Elon Musk a changé le nom de son profil sur X. Cette fois-ci, il a décidé de s’appeler Harry Bolz. Ce choix a été motivé par un récent débat concernant un de ses collaborateurs, Edward « Big Balls » Coristine, à qui a été confiée une mission délicate malgré son manque d’expérience.

Elon Musk change de nom sur X. L’homme le plus riche du monde, bras armé de Donald Trump pour démanteler l’état profond et réduire les dépenses publiques, l’entrepreneur qui a construit le succès de Tesla et SpaceX a décidé de jouer à nouveau avec un mème provenant des pire recoins des réseaux. Cette fois, il se nomme Harry Bōlz, quelque chose qui ressemble à Hairy Balls. Nous vous laissons imaginer la traduction.
Ce n’est pas la première fois. Fin décembre, il avait choisi de se nommer Kekius Maximus, un nom à mi-chemin entre un mème populaire dans les cercles nerds et sa passion pour l’Empire romain. Cette fois, l’origine de Harry Bōlz est liée aux controverses soulevées dans divers milieux concernant sa nomination au DOGE, le Département pour l’Efficacité du Gouvernement créé par Donald Trump et confié à Elon Musk.
Le cas d’Edward « Big Balls » Coristine
Une des critiques adressées à Elon Musk et à son projet DOGE concerne la sélection de personnes inexpérimentées pour un travail impliquant l’analyse et le réduction de secteurs sensibles des dépenses publiques. Ces dernières heures, le cas d’Edward Coristine, un jeune homme connu sur les réseaux sociaux sous le nom de Big Balls, a pris de l’ampleur. Nous vous laissons aussi ici la traduction. Coristine a été affecté au Bureau de la Technologie Diplomatique du Département d’État. En pratique, comme l’expliquent les journalistes du Washington Post, il s’agit d’un hub où sont gérées les technologies régulant l’appareil bureaucratique lié à Washington.

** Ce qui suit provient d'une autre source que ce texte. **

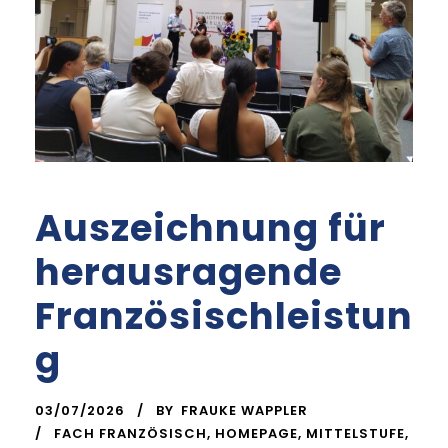
Auszeichnung für
herausragende
Französischleistun
g
03/07/2026
BY
FRAUKE WAPPLER
FACH FRANZÖSISCH
,
HOMEPAGE
,
MITTELSTUFE
,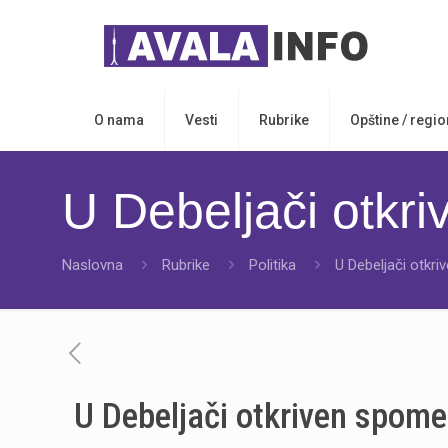
O nama
Vesti
Rubrike
Opštine / regio
U Debeljači otkr
Naslovna
Rubrike
Politika
U Debeljači otkr
U Debeljači otkriven spom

Selon Bloomberg News, Coristine a une courte expérience chez Neuralink, la société de Musk travaillant sur les puces à implanter dans le cerveau humain. Dans son précédent emploi, il aurait été licencié pour avoir divulgué des informations confidentielles. Ce n’est pas exactement une bonne introduction pour occuper des postes délicats dans l’administration des États-Unis. Actuellement, le DOGE s’efforce de réduire une grande partie du programme USAID, une agence qui s’occupe de projets humanitaires.